Provided information:
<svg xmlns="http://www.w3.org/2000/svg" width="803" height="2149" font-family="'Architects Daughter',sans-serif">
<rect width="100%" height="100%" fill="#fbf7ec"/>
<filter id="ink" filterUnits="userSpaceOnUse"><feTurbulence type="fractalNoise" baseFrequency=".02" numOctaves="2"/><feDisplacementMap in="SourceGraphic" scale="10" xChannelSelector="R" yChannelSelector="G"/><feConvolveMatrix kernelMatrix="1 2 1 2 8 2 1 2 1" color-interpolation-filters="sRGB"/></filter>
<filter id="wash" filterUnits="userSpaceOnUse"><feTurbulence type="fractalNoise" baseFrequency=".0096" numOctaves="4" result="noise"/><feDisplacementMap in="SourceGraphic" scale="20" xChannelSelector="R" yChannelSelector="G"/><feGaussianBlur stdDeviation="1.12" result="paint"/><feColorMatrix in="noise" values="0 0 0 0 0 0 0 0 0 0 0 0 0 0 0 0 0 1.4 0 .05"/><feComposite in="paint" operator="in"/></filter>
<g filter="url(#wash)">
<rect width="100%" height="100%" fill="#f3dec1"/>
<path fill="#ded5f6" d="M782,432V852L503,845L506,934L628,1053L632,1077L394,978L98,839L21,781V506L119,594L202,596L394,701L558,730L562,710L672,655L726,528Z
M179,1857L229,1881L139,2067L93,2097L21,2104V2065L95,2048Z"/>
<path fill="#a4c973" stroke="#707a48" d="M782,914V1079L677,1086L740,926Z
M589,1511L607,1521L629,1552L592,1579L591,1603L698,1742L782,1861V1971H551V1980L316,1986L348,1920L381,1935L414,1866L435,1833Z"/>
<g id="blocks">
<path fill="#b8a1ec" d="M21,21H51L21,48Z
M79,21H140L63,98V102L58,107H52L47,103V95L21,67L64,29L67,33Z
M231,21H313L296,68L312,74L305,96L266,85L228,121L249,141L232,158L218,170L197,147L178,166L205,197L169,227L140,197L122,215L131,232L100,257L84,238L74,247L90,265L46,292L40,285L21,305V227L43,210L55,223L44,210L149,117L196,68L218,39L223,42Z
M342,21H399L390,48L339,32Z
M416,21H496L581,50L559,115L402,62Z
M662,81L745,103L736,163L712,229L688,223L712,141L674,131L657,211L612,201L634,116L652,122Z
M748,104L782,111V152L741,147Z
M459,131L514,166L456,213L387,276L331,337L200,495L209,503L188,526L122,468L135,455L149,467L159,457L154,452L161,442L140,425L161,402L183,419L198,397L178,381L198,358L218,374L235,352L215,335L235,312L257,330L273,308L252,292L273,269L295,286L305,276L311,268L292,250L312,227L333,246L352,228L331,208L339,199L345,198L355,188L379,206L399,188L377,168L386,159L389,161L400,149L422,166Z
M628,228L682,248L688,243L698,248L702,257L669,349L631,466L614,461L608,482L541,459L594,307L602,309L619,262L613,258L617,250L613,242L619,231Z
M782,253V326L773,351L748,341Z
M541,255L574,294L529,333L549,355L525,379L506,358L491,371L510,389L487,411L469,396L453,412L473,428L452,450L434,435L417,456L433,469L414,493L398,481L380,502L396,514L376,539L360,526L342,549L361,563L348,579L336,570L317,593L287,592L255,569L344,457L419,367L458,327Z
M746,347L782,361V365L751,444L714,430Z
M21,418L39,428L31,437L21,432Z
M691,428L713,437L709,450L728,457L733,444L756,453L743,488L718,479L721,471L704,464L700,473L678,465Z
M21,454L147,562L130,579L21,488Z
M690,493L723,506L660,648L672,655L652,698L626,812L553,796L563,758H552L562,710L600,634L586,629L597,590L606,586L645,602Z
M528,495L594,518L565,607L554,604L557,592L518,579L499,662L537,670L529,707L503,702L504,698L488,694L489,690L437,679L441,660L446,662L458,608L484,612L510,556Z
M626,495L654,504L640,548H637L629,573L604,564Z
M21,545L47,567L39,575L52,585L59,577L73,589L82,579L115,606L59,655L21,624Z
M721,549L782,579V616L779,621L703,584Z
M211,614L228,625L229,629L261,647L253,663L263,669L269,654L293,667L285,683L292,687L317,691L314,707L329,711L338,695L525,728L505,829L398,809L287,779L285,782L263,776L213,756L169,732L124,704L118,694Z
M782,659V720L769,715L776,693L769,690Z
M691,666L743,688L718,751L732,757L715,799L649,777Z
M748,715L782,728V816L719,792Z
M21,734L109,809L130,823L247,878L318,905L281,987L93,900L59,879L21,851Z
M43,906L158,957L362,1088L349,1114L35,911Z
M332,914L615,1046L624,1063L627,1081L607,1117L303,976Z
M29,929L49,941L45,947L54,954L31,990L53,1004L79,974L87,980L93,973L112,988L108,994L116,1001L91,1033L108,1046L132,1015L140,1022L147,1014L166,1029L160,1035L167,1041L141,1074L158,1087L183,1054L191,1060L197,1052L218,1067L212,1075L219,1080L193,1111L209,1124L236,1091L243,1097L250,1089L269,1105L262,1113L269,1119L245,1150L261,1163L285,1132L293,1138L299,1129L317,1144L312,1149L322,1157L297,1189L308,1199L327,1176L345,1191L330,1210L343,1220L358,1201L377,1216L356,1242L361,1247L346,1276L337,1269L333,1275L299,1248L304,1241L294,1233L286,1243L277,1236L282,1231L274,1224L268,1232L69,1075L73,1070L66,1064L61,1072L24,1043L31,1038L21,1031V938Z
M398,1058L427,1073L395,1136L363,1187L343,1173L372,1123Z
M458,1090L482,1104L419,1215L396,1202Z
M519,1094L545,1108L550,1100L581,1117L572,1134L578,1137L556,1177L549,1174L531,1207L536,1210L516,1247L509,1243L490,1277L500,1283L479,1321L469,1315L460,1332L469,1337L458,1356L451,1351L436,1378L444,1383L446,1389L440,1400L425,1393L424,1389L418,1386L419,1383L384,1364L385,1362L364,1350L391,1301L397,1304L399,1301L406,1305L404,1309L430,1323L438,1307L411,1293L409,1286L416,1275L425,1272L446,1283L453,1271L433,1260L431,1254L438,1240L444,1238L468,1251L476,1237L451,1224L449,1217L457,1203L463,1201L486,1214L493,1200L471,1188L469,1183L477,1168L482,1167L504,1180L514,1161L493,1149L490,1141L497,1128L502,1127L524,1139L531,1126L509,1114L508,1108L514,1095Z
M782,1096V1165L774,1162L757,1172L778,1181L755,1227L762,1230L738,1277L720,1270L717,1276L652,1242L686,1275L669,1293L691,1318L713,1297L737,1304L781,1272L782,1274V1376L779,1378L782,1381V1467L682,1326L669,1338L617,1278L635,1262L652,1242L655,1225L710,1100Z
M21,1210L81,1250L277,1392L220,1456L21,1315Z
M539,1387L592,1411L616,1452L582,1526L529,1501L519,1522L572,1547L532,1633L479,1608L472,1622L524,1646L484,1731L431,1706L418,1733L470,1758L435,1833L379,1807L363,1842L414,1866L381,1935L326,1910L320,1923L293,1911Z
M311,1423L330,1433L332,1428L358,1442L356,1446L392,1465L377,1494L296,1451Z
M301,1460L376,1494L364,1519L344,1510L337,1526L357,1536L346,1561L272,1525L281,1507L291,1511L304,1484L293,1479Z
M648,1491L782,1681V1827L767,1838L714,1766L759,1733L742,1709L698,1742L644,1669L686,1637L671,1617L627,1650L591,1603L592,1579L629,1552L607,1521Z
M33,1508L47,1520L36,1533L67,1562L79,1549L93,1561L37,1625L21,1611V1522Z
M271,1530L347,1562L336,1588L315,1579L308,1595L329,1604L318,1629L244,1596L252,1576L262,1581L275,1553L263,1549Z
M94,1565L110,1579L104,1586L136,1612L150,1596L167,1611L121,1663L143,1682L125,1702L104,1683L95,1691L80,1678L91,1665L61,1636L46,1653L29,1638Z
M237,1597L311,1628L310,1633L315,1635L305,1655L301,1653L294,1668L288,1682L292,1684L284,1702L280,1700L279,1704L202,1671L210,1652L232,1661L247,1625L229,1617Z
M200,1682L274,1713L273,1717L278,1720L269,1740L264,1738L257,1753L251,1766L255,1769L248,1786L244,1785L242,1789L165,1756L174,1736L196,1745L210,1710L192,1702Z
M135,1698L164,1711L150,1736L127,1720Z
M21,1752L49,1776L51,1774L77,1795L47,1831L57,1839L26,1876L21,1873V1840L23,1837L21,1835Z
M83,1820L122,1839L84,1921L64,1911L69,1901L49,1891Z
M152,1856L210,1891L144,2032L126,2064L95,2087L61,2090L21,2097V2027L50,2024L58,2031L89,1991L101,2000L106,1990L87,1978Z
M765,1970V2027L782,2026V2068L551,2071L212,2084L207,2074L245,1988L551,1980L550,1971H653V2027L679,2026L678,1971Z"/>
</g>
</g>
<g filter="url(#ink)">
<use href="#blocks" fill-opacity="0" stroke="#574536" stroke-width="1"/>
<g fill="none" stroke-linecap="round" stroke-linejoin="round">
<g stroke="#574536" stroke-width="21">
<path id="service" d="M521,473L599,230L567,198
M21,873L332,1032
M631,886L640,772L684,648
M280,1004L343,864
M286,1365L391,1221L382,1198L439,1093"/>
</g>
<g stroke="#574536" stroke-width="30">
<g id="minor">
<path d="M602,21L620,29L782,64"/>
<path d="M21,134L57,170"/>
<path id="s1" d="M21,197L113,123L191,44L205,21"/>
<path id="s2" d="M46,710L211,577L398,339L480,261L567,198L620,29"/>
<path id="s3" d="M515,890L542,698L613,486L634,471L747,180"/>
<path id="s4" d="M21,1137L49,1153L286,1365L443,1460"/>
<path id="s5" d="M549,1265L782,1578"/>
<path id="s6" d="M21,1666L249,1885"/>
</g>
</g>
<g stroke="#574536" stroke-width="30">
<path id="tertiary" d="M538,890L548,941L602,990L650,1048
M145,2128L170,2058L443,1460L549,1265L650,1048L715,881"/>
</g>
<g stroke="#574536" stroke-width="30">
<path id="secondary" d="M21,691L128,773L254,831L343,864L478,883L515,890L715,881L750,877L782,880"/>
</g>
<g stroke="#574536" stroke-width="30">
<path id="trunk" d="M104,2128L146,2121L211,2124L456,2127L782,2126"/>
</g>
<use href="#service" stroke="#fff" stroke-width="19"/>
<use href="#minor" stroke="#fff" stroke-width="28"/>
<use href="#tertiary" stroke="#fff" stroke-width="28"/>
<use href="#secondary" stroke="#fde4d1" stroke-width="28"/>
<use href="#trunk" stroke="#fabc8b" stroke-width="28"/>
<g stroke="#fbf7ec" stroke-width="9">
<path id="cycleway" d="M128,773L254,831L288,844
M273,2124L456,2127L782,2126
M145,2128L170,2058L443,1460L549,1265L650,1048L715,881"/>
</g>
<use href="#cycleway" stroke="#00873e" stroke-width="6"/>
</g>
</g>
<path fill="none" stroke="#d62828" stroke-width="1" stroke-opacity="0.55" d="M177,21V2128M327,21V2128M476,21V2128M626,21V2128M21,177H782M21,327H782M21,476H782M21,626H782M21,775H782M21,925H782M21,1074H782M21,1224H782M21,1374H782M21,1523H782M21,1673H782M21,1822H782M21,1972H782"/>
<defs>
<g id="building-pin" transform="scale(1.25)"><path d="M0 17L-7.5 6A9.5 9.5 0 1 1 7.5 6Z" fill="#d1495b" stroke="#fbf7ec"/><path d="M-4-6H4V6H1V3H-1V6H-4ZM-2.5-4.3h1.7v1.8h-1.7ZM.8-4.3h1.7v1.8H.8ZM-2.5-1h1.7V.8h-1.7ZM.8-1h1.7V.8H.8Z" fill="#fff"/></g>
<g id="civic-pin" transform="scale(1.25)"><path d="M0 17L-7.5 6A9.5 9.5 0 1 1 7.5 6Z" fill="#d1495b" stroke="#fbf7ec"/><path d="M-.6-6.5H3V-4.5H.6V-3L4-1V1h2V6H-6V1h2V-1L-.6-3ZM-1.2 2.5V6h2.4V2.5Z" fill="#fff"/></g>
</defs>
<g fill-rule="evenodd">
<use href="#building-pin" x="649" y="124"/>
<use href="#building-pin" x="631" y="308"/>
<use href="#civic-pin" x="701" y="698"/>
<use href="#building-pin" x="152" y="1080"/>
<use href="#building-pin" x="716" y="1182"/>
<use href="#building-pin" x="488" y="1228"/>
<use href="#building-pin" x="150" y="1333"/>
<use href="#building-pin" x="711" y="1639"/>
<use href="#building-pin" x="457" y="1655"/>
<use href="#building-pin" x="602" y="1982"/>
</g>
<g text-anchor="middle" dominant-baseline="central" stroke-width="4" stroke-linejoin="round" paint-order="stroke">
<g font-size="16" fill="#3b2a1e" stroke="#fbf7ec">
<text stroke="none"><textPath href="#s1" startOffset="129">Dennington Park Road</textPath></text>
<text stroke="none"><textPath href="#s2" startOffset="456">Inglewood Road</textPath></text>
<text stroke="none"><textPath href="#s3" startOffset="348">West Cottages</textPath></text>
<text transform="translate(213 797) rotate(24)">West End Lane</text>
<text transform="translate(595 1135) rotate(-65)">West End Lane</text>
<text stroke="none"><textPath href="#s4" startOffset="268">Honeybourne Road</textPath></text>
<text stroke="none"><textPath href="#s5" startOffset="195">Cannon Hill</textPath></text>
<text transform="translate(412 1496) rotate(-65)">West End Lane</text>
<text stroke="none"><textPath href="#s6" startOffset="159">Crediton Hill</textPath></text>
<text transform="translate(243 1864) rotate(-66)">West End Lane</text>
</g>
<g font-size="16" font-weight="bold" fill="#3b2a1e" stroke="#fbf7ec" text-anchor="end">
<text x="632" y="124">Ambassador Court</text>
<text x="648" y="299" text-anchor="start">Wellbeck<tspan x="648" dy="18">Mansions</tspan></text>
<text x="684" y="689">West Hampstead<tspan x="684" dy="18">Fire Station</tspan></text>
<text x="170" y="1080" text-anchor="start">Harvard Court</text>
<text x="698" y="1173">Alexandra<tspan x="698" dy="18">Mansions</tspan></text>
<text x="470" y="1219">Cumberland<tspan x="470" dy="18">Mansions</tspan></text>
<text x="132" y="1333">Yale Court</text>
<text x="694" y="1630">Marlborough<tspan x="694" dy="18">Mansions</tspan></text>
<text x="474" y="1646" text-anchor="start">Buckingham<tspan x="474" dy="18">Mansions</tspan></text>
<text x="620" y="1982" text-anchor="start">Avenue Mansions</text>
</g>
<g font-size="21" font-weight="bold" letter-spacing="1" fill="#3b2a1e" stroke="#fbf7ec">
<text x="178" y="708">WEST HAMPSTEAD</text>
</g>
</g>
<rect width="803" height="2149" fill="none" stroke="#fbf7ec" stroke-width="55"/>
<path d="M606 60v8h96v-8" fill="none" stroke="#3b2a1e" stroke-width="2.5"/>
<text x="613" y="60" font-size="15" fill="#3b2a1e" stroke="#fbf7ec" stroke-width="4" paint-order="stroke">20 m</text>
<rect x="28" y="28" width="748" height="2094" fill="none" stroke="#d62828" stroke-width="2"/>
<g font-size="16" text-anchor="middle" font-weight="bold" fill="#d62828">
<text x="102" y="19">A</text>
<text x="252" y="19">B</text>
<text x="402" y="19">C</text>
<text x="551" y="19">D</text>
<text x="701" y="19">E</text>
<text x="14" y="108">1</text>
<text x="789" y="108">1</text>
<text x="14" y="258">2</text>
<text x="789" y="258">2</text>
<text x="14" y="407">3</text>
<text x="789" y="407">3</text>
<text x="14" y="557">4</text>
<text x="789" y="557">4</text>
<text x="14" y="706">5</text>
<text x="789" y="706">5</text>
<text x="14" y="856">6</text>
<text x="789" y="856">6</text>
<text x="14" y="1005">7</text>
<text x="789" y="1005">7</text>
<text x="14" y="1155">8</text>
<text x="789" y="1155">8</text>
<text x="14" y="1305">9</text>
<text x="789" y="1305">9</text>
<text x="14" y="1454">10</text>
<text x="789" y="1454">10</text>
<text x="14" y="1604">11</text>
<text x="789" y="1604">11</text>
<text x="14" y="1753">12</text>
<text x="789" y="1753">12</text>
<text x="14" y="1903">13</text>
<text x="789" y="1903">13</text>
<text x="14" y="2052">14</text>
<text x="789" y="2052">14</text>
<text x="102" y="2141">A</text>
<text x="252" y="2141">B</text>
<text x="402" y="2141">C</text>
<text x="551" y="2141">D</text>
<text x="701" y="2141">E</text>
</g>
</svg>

Task:
Collect the complete line wherever the string "round" appears in the records.

Answer to this task:
<g fill="none" stroke-linecap="round" stroke-linejoin="round">
<g text-anchor="middle" dominant-baseline="central" stroke-width="4" stroke-linejoin="round" paint-order="stroke">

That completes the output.